There are a handful of idyllic, cosy little venues that form the nucleus of social life on board. La Palette is at the rear of the topmost deck, and functions both as a daytime lounge and a late night disco. Its back wall slides open onto an expansive outdoor terrace, where people gather for cocktails both before and after dinner. The room itself is decorated in honey and biscuit coloured tones, and has floor to ceiling windows along both sides.

While that open terrace was bliss at night, the daytime heat made it all but unusable. It has no awning but, to be fair, most people would be ashore exploring during those hours in any event.

Moving forward past Le Grill you find a small, open air pool. There were no hot tubs, but some were due to be added in a later refit. There is ample space to sunbathe without feeling crowded; the nearby bar has nicely shaded areas, and gorgeous, after breakfast mimosas to go. Like everything else on board the Paul Gauguin, these are delivered with a smile, and without a bill.

Inside, the main run of public rooms begins with the show lounge on five deck. You can forget the fur and feathers style Vegas revues in here; instead, we had the gorgeous Gauguines.

Really up close and personal....

Really up close and personal….

These lovely Polynesian ladies live on board, and give guests a rare, real insight into the arts, crafts and traditions of the islands. There are displays of typical local dances, storytelling sessions, and lessons on how to dress, Polynesian style.

But the Gauguines are far more than mere local window dressing. Walk around the upper decks and you might come across one of them just strumming an acoustic guitar. Wade ashore at the paradise island of Motu Mahana and you’ll likely find them singing and dancing on the beach. Return to the ship after a hard day’s exploring, and one of the girls will be waiting with cool face towels, and always a welcoming smile. More than anything, they are wonderful ambassadors for the area they know and love so well. After all, this is home for them.

Moving along, you’ll find a small, beautifully styled piano bar, at a right angle to the window walled interior boulevard that leads to the main indoor restaurant, L’Etoile. On one night, this whole deck was used to stage a magnificent music, arts and crafts fair that was like some wonderful, audio visual assault on the senses. The Paul Gauguin blends into the landscape around her so seamlessly that it is sometimes hard to see where reality actually begins and ends. The line is certainly very finely blurred, but in a dreamy, smiley kind of way.

At the stern, a marina lowers right down to the water’s edge to allow scuba diving right off the edge, as well as use of the free sail boats and kayaks carried on board. For lovers of coral reefs at their rarest and most beautiful, this ship is a fabulous natural platform in a region that is famously remote and inaccessible.

Don’t expect rollicking, late night nightlife here. Many of the passengers are honeymooners and, not surprisingly, they prefer to arrange their own entertainment in private. But the ship is sublime on every level; beautifully run, and never less than warm and welcoming at any hour of the day or night.

Room for two? Only in French Polynesia...

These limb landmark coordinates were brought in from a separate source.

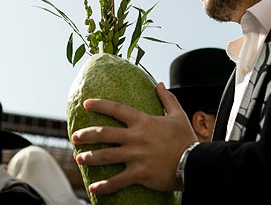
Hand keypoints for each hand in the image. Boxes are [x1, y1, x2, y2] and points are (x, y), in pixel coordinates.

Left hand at [71, 82, 197, 194]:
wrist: (195, 162)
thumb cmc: (186, 139)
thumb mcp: (178, 115)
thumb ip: (167, 99)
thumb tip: (159, 84)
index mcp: (143, 121)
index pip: (117, 109)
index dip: (100, 105)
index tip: (86, 103)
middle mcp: (136, 137)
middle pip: (105, 133)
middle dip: (87, 135)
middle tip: (75, 136)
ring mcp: (136, 156)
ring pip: (106, 156)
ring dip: (90, 157)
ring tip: (79, 158)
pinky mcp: (139, 173)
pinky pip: (118, 180)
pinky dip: (104, 185)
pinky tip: (94, 187)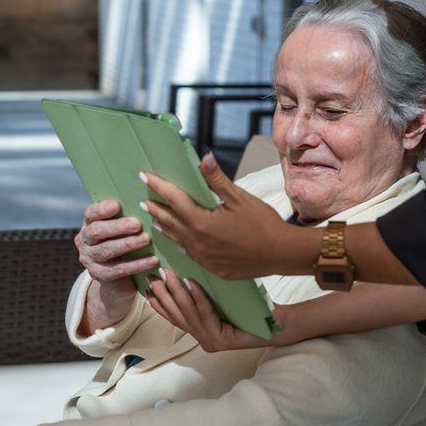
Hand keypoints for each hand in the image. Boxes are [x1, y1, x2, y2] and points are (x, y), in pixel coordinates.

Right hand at [76, 199, 158, 329]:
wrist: (118, 278)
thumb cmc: (124, 241)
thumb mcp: (122, 228)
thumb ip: (127, 215)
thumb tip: (146, 203)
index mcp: (89, 223)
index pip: (91, 213)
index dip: (102, 209)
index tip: (117, 205)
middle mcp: (85, 241)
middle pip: (97, 231)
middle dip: (117, 227)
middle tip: (136, 224)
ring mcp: (90, 260)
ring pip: (107, 250)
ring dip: (128, 244)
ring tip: (146, 239)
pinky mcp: (100, 275)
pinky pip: (119, 269)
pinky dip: (137, 264)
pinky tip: (152, 260)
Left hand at [143, 154, 303, 278]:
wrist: (281, 254)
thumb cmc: (263, 223)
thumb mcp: (239, 198)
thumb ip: (217, 179)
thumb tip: (204, 158)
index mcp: (202, 223)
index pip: (173, 200)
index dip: (158, 186)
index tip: (145, 177)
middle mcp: (197, 243)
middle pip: (170, 221)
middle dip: (156, 208)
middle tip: (144, 200)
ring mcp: (203, 258)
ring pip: (177, 240)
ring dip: (165, 227)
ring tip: (155, 219)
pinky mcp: (212, 268)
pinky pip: (189, 254)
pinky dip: (181, 243)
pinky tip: (180, 241)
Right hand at [146, 268, 272, 350]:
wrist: (277, 323)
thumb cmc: (251, 310)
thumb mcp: (221, 299)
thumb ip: (203, 295)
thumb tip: (184, 273)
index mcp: (201, 332)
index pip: (174, 317)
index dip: (159, 303)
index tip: (146, 287)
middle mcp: (204, 340)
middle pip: (177, 316)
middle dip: (163, 295)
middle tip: (153, 277)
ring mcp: (212, 342)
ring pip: (189, 315)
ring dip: (177, 294)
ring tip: (169, 275)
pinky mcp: (222, 341)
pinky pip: (206, 316)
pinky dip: (198, 299)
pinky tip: (192, 284)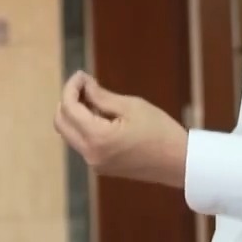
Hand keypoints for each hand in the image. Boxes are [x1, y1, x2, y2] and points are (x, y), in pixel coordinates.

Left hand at [53, 71, 187, 188]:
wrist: (179, 163)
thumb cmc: (160, 131)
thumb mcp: (131, 107)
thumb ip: (101, 96)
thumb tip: (83, 84)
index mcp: (97, 139)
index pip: (69, 108)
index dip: (71, 87)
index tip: (82, 75)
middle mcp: (91, 154)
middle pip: (61, 123)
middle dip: (68, 100)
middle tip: (86, 85)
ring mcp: (95, 163)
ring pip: (70, 134)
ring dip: (76, 114)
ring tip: (97, 98)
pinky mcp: (101, 166)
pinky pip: (82, 143)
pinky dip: (84, 127)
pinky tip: (102, 115)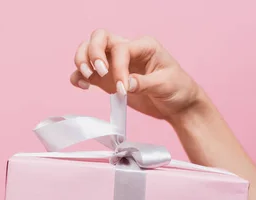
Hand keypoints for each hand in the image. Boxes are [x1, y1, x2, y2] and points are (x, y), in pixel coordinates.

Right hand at [70, 29, 201, 120]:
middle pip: (99, 38)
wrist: (177, 105)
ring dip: (82, 61)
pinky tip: (83, 85)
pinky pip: (86, 72)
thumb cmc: (176, 89)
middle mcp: (126, 50)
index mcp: (143, 46)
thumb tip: (125, 84)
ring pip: (88, 50)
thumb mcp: (165, 84)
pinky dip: (78, 76)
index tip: (124, 89)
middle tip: (100, 72)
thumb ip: (144, 83)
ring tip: (87, 77)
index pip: (121, 48)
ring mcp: (114, 64)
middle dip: (93, 53)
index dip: (118, 68)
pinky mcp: (107, 80)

Room for two? Only in French Polynesia…

The Paul Gauguin overnights at many ports, but this does not mean that you can go ashore at all hours of the night at tender ports. Typically, the launches to and from shore usually stop running at around eleven thirty each evening. Because of the relative proximity of the islands to each other- just thirty-seven miles between Moorea and Tahiti, for example- very little time is actually spent under way. That may well be because, for all of her undoubted style and charm, the Paul Gauguin is a bit of a snappy roller out on the open ocean.

But if you want to try something that is utterly out of this world and boasts true, real originality, then the Paul Gauguin is definitely something for the bucket list. She is almost chocolate box pretty, with fantastic, unfailingly good service, and a welcome as warm as the most sublime Polynesian sunrise. Everything about this precious little jewel of a ship will charm and enchant you.

One thing I know for sure; the experience of sailing on this pretty little lady will stay with you long after you return home. And the memories will certainly always make you smile. Bon voyage!